STATED GOAL - Convert every line of the records below into a Markdown table with two columns, Row and Line. Number the rows in order and leave out any blank lines.

□ □ □ □

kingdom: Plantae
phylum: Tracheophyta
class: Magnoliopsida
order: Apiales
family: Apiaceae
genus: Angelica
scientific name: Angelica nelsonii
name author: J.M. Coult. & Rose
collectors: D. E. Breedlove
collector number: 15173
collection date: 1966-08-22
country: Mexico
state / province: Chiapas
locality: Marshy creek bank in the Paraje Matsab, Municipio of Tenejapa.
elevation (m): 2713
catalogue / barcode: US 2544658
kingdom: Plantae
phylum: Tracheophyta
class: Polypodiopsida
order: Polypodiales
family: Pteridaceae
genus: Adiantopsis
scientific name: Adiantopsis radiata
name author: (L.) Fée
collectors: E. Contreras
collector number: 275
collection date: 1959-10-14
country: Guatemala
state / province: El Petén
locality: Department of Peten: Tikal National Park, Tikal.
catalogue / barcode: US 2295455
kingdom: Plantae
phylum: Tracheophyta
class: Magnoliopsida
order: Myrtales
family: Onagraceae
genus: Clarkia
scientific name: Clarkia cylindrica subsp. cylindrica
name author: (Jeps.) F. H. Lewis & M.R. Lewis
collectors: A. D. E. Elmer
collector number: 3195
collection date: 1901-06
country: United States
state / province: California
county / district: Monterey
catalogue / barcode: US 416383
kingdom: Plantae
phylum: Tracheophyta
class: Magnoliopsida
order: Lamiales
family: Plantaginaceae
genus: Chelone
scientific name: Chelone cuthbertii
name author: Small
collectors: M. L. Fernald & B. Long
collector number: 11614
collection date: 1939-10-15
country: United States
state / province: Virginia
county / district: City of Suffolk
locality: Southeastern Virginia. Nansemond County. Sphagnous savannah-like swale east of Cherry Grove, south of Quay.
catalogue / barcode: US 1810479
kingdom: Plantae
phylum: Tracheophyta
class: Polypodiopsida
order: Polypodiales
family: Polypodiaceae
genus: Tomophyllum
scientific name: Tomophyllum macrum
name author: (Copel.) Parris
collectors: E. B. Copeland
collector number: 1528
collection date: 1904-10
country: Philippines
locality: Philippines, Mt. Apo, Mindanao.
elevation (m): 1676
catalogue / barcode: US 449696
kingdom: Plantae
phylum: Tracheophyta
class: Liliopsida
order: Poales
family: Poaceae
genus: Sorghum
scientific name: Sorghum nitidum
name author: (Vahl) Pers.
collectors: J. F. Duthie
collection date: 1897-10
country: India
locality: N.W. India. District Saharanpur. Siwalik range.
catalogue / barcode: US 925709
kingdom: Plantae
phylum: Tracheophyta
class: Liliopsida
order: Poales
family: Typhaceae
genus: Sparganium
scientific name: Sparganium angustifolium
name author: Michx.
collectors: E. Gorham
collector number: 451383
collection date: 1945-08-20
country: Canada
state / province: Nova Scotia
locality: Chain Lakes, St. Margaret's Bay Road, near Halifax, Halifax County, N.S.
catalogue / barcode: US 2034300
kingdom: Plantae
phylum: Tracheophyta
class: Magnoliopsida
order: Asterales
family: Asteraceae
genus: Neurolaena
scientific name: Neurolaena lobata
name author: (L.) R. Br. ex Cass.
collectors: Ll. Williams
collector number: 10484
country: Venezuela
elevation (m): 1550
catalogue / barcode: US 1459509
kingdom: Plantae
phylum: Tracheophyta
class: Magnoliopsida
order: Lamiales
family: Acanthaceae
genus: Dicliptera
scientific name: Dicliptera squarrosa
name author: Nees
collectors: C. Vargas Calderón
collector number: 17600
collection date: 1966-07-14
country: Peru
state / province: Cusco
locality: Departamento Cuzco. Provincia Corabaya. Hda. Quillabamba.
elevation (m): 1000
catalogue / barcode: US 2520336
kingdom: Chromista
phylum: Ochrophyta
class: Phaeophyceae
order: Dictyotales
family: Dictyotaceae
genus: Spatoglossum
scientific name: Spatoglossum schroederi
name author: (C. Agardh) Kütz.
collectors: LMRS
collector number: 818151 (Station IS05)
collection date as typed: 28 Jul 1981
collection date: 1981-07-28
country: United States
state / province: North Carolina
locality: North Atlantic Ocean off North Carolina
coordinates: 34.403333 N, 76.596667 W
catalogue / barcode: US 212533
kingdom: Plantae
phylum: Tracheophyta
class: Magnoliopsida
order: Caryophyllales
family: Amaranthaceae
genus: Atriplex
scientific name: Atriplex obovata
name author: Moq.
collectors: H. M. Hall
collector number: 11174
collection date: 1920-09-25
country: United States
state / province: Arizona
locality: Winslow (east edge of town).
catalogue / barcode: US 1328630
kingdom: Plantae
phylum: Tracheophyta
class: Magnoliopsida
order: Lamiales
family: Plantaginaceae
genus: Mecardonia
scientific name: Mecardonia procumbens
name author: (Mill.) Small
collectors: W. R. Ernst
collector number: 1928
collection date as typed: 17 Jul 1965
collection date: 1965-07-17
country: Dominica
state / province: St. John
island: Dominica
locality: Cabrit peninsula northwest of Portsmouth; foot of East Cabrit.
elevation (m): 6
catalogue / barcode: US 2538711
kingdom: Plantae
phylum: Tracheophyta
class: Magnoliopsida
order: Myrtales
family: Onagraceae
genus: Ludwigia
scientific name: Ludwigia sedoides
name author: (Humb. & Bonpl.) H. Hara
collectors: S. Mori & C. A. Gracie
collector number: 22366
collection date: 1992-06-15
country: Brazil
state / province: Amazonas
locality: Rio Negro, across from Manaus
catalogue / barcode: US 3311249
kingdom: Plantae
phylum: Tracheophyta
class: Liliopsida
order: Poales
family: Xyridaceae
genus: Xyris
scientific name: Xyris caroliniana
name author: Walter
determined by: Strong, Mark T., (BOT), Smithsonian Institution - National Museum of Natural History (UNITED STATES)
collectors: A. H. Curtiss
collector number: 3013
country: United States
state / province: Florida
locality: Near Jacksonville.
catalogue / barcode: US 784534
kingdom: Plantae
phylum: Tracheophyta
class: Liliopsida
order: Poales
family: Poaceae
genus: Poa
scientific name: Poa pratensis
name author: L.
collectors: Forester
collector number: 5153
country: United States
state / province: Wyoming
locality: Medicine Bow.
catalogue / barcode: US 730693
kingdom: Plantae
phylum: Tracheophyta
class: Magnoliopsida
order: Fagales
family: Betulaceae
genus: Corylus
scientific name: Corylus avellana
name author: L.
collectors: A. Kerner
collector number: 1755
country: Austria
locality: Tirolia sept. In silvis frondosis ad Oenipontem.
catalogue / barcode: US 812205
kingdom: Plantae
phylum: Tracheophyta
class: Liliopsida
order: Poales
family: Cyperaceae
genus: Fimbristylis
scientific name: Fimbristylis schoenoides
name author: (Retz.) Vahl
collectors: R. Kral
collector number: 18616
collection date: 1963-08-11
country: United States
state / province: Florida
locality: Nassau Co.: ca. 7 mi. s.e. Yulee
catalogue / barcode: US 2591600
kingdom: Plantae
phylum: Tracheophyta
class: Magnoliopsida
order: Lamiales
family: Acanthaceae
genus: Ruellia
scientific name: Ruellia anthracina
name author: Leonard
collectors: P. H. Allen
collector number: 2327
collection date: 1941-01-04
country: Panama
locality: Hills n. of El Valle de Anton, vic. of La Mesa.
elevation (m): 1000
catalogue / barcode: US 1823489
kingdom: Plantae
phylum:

□ □ □ □

FINAL RESULT -
| Row | Line |
|---|---|
| 1 | kingdom: Plantae |
| 2 | phylum: Tracheophyta |
| 3 | class: Magnoliopsida |
| 4 | order: Apiales |
| 5 | family: Apiaceae |
| 6 | genus: Angelica |
| 7 | scientific name: Angelica nelsonii |
| 8 | name author: J.M. Coult. & Rose |
| 9 | collectors: D. E. Breedlove |
| 10 | collector number: 15173 |
| 11 | collection date: 1966-08-22 |
| 12 | country: Mexico |
| 13 | state / province: Chiapas |
| 14 | locality: Marshy creek bank in the Paraje Matsab, Municipio of Tenejapa. |
| 15 | elevation (m): 2713 |
| 16 | catalogue / barcode: US 2544658 |
| 17 | kingdom: Plantae |
| 18 | phylum: Tracheophyta |
| 19 | class: Polypodiopsida |
| 20 | order: Polypodiales |
| 21 | family: Pteridaceae |
| 22 | genus: Adiantopsis |
| 23 | scientific name: Adiantopsis radiata |
| 24 | name author: (L.) Fée |
| 25 | collectors: E. Contreras |
| 26 | collector number: 275 |
| 27 | collection date: 1959-10-14 |
| 28 | country: Guatemala |
| 29 | state / province: El Petén |
| 30 | locality: Department of Peten: Tikal National Park, Tikal. |
| 31 | catalogue / barcode: US 2295455 |
| 32 | kingdom: Plantae |
| 33 | phylum: Tracheophyta |
| 34 | class: Magnoliopsida |
| 35 | order: Myrtales |
| 36 | family: Onagraceae |
| 37 | genus: Clarkia |
| 38 | scientific name: Clarkia cylindrica subsp. cylindrica |
| 39 | name author: (Jeps.) F. H. Lewis & M.R. Lewis |
| 40 | collectors: A. D. E. Elmer |
| 41 | collector number: 3195 |
| 42 | collection date: 1901-06 |
| 43 | country: United States |
| 44 | state / province: California |
| 45 | county / district: Monterey |
| 46 | catalogue / barcode: US 416383 |
| 47 | kingdom: Plantae |
| 48 | phylum: Tracheophyta |
| 49 | class: Magnoliopsida |
| 50 | order: Lamiales |
| 51 | family: Plantaginaceae |
| 52 | genus: Chelone |
| 53 | scientific name: Chelone cuthbertii |
| 54 | name author: Small |
| 55 | collectors: M. L. Fernald & B. Long |
| 56 | collector number: 11614 |
| 57 | collection date: 1939-10-15 |
| 58 | country: United States |
| 59 | state / province: Virginia |
| 60 | county / district: City of Suffolk |
| 61 | locality: Southeastern Virginia. Nansemond County. Sphagnous savannah-like swale east of Cherry Grove, south of Quay. |
| 62 | catalogue / barcode: US 1810479 |
| 63 | kingdom: Plantae |
| 64 | phylum: Tracheophyta |
| 65 | class: Polypodiopsida |
| 66 | order: Polypodiales |
| 67 | family: Polypodiaceae |
| 68 | genus: Tomophyllum |
| 69 | scientific name: Tomophyllum macrum |
| 70 | name author: (Copel.) Parris |
| 71 | collectors: E. B. Copeland |
| 72 | collector number: 1528 |
| 73 | collection date: 1904-10 |
| 74 | country: Philippines |
| 75 | locality: Philippines, Mt. Apo, Mindanao. |
| 76 | elevation (m): 1676 |
| 77 | catalogue / barcode: US 449696 |
| 78 | kingdom: Plantae |
| 79 | phylum: Tracheophyta |
| 80 | class: Liliopsida |
| 81 | order: Poales |
| 82 | family: Poaceae |
| 83 | genus: Sorghum |
| 84 | scientific name: Sorghum nitidum |
| 85 | name author: (Vahl) Pers. |
| 86 | collectors: J. F. Duthie |
| 87 | collection date: 1897-10 |
| 88 | country: India |
| 89 | locality: N.W. India. District Saharanpur. Siwalik range. |
| 90 | catalogue / barcode: US 925709 |
| 91 | kingdom: Plantae |
| 92 | phylum: Tracheophyta |
| 93 | class: Liliopsida |
| 94 | order: Poales |
| 95 | family: Typhaceae |
| 96 | genus: Sparganium |
| 97 | scientific name: Sparganium angustifolium |
| 98 | name author: Michx. |
| 99 | collectors: E. Gorham |
| 100 | collector number: 451383 |
| 101 | collection date: 1945-08-20 |
| 102 | country: Canada |
| 103 | state / province: Nova Scotia |
| 104 | locality: Chain Lakes, St. Margaret's Bay Road, near Halifax, Halifax County, N.S. |
| 105 | catalogue / barcode: US 2034300 |
| 106 | kingdom: Plantae |
| 107 | phylum: Tracheophyta |
| 108 | class: Magnoliopsida |
| 109 | order: Asterales |
| 110 | family: Asteraceae |
| 111 | genus: Neurolaena |
| 112 | scientific name: Neurolaena lobata |
| 113 | name author: (L.) R. Br. ex Cass. |
| 114 | collectors: Ll. Williams |
| 115 | collector number: 10484 |
| 116 | country: Venezuela |
| 117 | elevation (m): 1550 |
| 118 | catalogue / barcode: US 1459509 |
| 119 | kingdom: Plantae |
| 120 | phylum: Tracheophyta |
| 121 | class: Magnoliopsida |
| 122 | order: Lamiales |
| 123 | family: Acanthaceae |
| 124 | genus: Dicliptera |
| 125 | scientific name: Dicliptera squarrosa |
| 126 | name author: Nees |
| 127 | collectors: C. Vargas Calderón |
| 128 | collector number: 17600 |
| 129 | collection date: 1966-07-14 |
| 130 | country: Peru |
| 131 | state / province: Cusco |
| 132 | locality: Departamento Cuzco. Provincia Corabaya. Hda. Quillabamba. |
| 133 | elevation (m): 1000 |
| 134 | catalogue / barcode: US 2520336 |
| 135 | kingdom: Chromista |
| 136 | phylum: Ochrophyta |
| 137 | class: Phaeophyceae |
| 138 | order: Dictyotales |
| 139 | family: Dictyotaceae |
| 140 | genus: Spatoglossum |
| 141 | scientific name: Spatoglossum schroederi |
| 142 | name author: (C. Agardh) Kütz. |
| 143 | collectors: LMRS |
| 144 | collector number: 818151 (Station IS05) |
| 145 | collection date as typed: 28 Jul 1981 |
| 146 | collection date: 1981-07-28 |
| 147 | country: United States |
| 148 | state / province: North Carolina |
| 149 | locality: North Atlantic Ocean off North Carolina |
| 150 | coordinates: 34.403333 N, 76.596667 W |
| 151 | catalogue / barcode: US 212533 |
| 152 | kingdom: Plantae |
| 153 | phylum: Tracheophyta |
| 154 | class: Magnoliopsida |
| 155 | order: Caryophyllales |
| 156 | family: Amaranthaceae |
| 157 | genus: Atriplex |
| 158 | scientific name: Atriplex obovata |
| 159 | name author: Moq. |
| 160 | collectors: H. M. Hall |
| 161 | collector number: 11174 |
| 162 | collection date: 1920-09-25 |
| 163 | country: United States |
| 164 | state / province: Arizona |
| 165 | locality: Winslow (east edge of town). |
| 166 | catalogue / barcode: US 1328630 |
| 167 | kingdom: Plantae |
| 168 | phylum: Tracheophyta |
| 169 | class: Magnoliopsida |
| 170 | order: Lamiales |
| 171 | family: Plantaginaceae |
| 172 | genus: Mecardonia |
| 173 | scientific name: Mecardonia procumbens |
| 174 | name author: (Mill.) Small |
| 175 | collectors: W. R. Ernst |
| 176 | collector number: 1928 |
| 177 | collection date as typed: 17 Jul 1965 |
| 178 | collection date: 1965-07-17 |
| 179 | country: Dominica |
| 180 | state / province: St. John |
| 181 | island: Dominica |
| 182 | locality: Cabrit peninsula northwest of Portsmouth; foot of East Cabrit. |
| 183 | elevation (m): 6 |
| 184 | catalogue / barcode: US 2538711 |
| 185 | kingdom: Plantae |
| 186 | phylum: Tracheophyta |
| 187 | class: Magnoliopsida |
| 188 | order: Myrtales |
| 189 | family: Onagraceae |
| 190 | genus: Ludwigia |
| 191 | scientific name: Ludwigia sedoides |
| 192 | name author: (Humb. & Bonpl.) H. Hara |
| 193 | collectors: S. Mori & C. A. Gracie |
| 194 | collector number: 22366 |
| 195 | collection date: 1992-06-15 |
| 196 | country: Brazil |
| 197 | state / province: Amazonas |
| 198 | locality: Rio Negro, across from Manaus |
| 199 | catalogue / barcode: US 3311249 |
| 200 | kingdom: Plantae |
| 201 | phylum: Tracheophyta |
| 202 | class: Liliopsida |
| 203 | order: Poales |
| 204 | family: Xyridaceae |
| 205 | genus: Xyris |
| 206 | scientific name: Xyris caroliniana |
| 207 | name author: Walter |
| 208 | determined by: Strong, Mark T., (BOT), Smithsonian Institution - National Museum of Natural History (UNITED STATES) |
| 209 | collectors: A. H. Curtiss |
| 210 | collector number: 3013 |
| 211 | country: United States |
| 212 | state / province: Florida |
| 213 | locality: Near Jacksonville. |
| 214 | catalogue / barcode: US 784534 |
| 215 | kingdom: Plantae |
| 216 | phylum: Tracheophyta |
| 217 | class: Liliopsida |
| 218 | order: Poales |
| 219 | family: Poaceae |
| 220 | genus: Poa |
| 221 | scientific name: Poa pratensis |
| 222 | name author: L. |
| 223 | collectors: Forester |
| 224 | collector number: 5153 |
| 225 | country: United States |
| 226 | state / province: Wyoming |
| 227 | locality: Medicine Bow. |
| 228 | catalogue / barcode: US 730693 |
| 229 | kingdom: Plantae |
| 230 | phylum: Tracheophyta |
| 231 | class: Magnoliopsida |
| 232 | order: Fagales |
| 233 | family: Betulaceae |
| 234 | genus: Corylus |
| 235 | scientific name: Corylus avellana |
| 236 | name author: L. |
| 237 | collectors: A. Kerner |
| 238 | collector number: 1755 |
| 239 | country: Austria |
| 240 | locality: Tirolia sept. In silvis frondosis ad Oenipontem. |
| 241 | catalogue / barcode: US 812205 |
| 242 | kingdom: Plantae |
| 243 | phylum: Tracheophyta |
| 244 | class: Liliopsida |
| 245 | order: Poales |
| 246 | family: Cyperaceae |
| 247 | genus: Fimbristylis |
| 248 | scientific name: Fimbristylis schoenoides |
| 249 | name author: (Retz.) Vahl |
| 250 | collectors: R. Kral |
| 251 | collector number: 18616 |
| 252 | collection date: 1963-08-11 |
| 253 | country: United States |
| 254 | state / province: Florida |
| 255 | locality: Nassau Co.: ca. 7 mi. s.e. Yulee |
| 256 | catalogue / barcode: US 2591600 |
| 257 | kingdom: Plantae |
| 258 | phylum: Tracheophyta |
| 259 | class: Magnoliopsida |
| 260 | order: Lamiales |
| 261 | family: Acanthaceae |
| 262 | genus: Ruellia |
| 263 | scientific name: Ruellia anthracina |
| 264 | name author: Leonard |
| 265 | collectors: P. H. Allen |
| 266 | collector number: 2327 |
| 267 | collection date: 1941-01-04 |
| 268 | country: Panama |
| 269 | locality: Hills n. of El Valle de Anton, vic. of La Mesa. |
| 270 | elevation (m): 1000 |
| 271 | catalogue / barcode: US 1823489 |
| 272 | kingdom: Plantae |
| 273 | phylum: |